Fiat 850 - jaka cena?

  
Sortuj wg daty:
rosnąco malejąco
Hej. Prawdopodobnie namierzyłem Fiata 850 w stanie co najmniej dobrym. Prawdopodobnie, bo dziadek nim jeszcze 2-3 lata temu jeździł, garażował, ale teraz go nie widać, choć garaż nadal ma, bez śladu otwierania i używania - więc albo auto jest w środku, albo sprzedane. W każdym razie moi szpiedzy mają się wywiedzieć co i jak. Pytanie - ile takie autko może być warte, zakładając że blacharka jest OK i mechanika też, a auto stoi bo dziadek nie czuje na siłach prowadzić? Facet jest emerytowanym milicjantem, z opowieści ojca wiem, że naprawiany był na ich warsztatach i na częściach oryginalnych, więc może to być niezła gratka. Wiadomo, że chcę dać jak najmniej, ale rynkowo jak to wygląda?
  
 
Jesli wersja normalna to tak 3-4 tys a jesli sport/coupe to w okolicy 10-12 tys. Zobacz tez w cenniku w "ClassicAuto"
  
 
nie oszukujmy sie cennik w classic auto to cennik nieco kosmiczny....
  
 
takie auto jest tyle warte ile w danej chwili ktoś za nie daje...
  
 
Kolega papieju pytał o ceny rynkowe a one wygladają tak jak te podane, zgodne zreszta z tym co jest w classic auto.
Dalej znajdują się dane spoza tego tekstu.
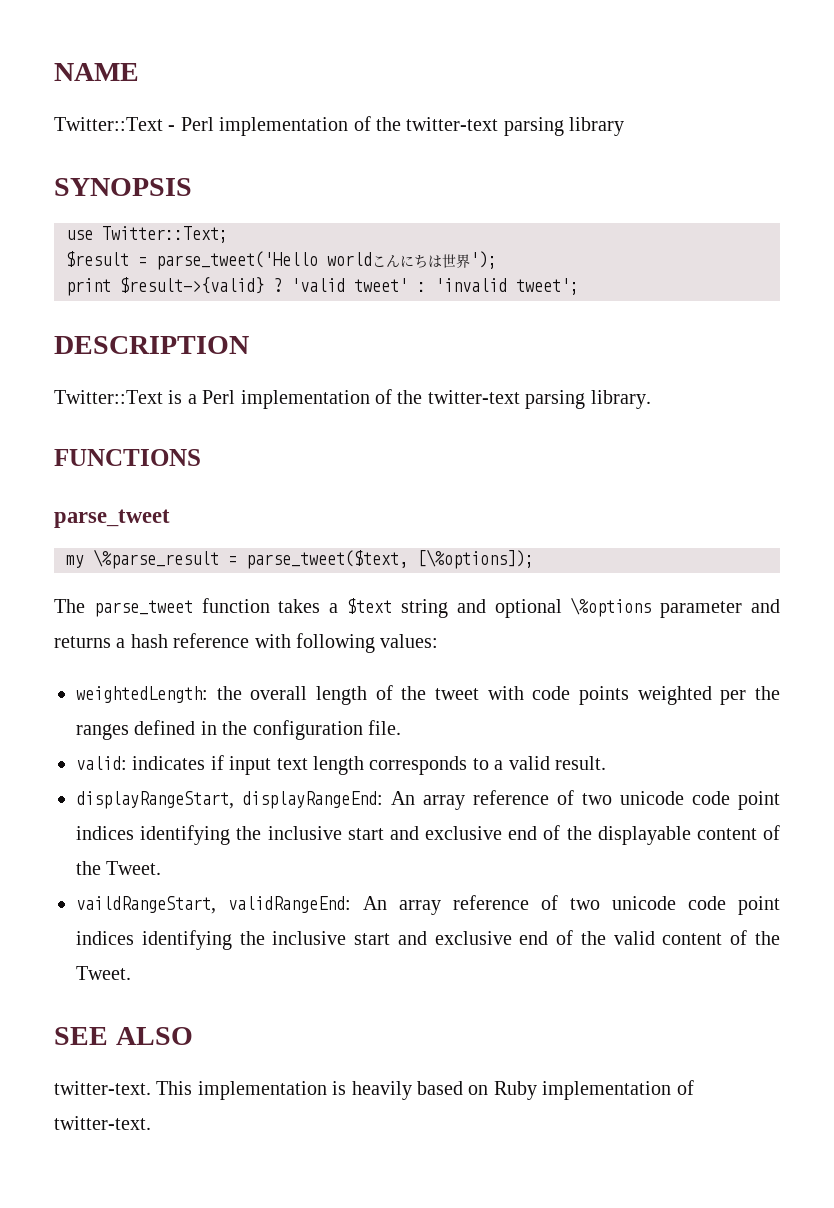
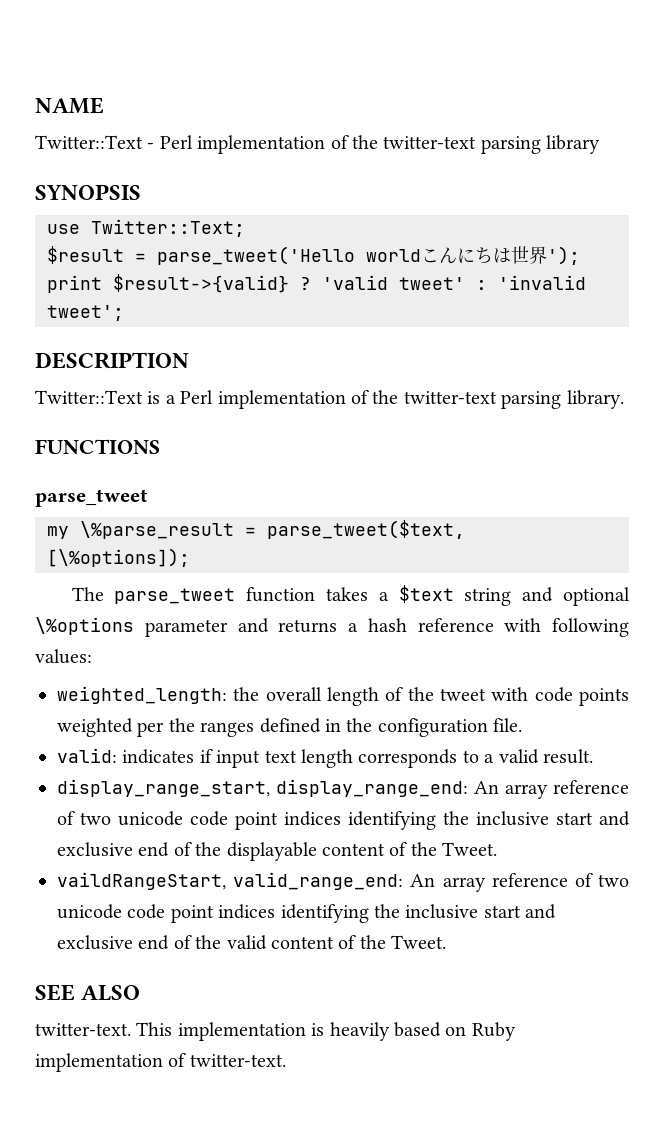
[76,686,208,703] weightedLength: -> [57,686,227,704] weighted_length:
[76,791,383,809] displayRangeStart, displayRangeEnd: -> [57,779,468,797] display_range_start, display_range_end:
[228,896,351,913] validRangeEnd: -> [233,872,404,890] valid_range_end:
Nie uwazam ze ten cennik jest kosmiczny - moze co najwyzej ciut zawyżony ale daje przynajmniej jakis poglad.
  
 
Cena to będzie zależeć od faktycznego stanu takiej gabloty.
Jak czasem widze jakie ceny ludzie na allegro/otomoto sobie życzą to mnie na śmiech zbiera, biorąc pod uwagę stan obiektu.
4, czy nawet 5 kawałków to można by i dać za saloona, ale jeśli to by igła (brak rdzy/ingerencji blacharskich, oryginalne elementy zewnętrzne i wew, sprawny silnik, skrzynia, hamulce, zawieszenie itp.) była, a 850 w Polsce oryginalnego znaleźć myślę, że ciężko, biorąc pod uwagę, ze jak ktoś zadał sobie trud żeby doprowadzić do stanu oryginalnego takie auto, to nie po to żeby je sprzedawać.

Żeby wydać ponad 2 tyś to taki 850-ty musiałby być prosty, bez dziur, z ew śladową ilością rdzy i sprawny mechanicznie i bez patentów w stylu lampy przednie od syreny, migacze od malca.

Kolega papieju pisze też, że chciałby ew jak najmniej wydać, więc jeśli taki dziadek nie wie ile by za niego chciał, to i od "flaszki" można zacząć Dużo też zależy od przyzwoitości potencjalnego nabywcy.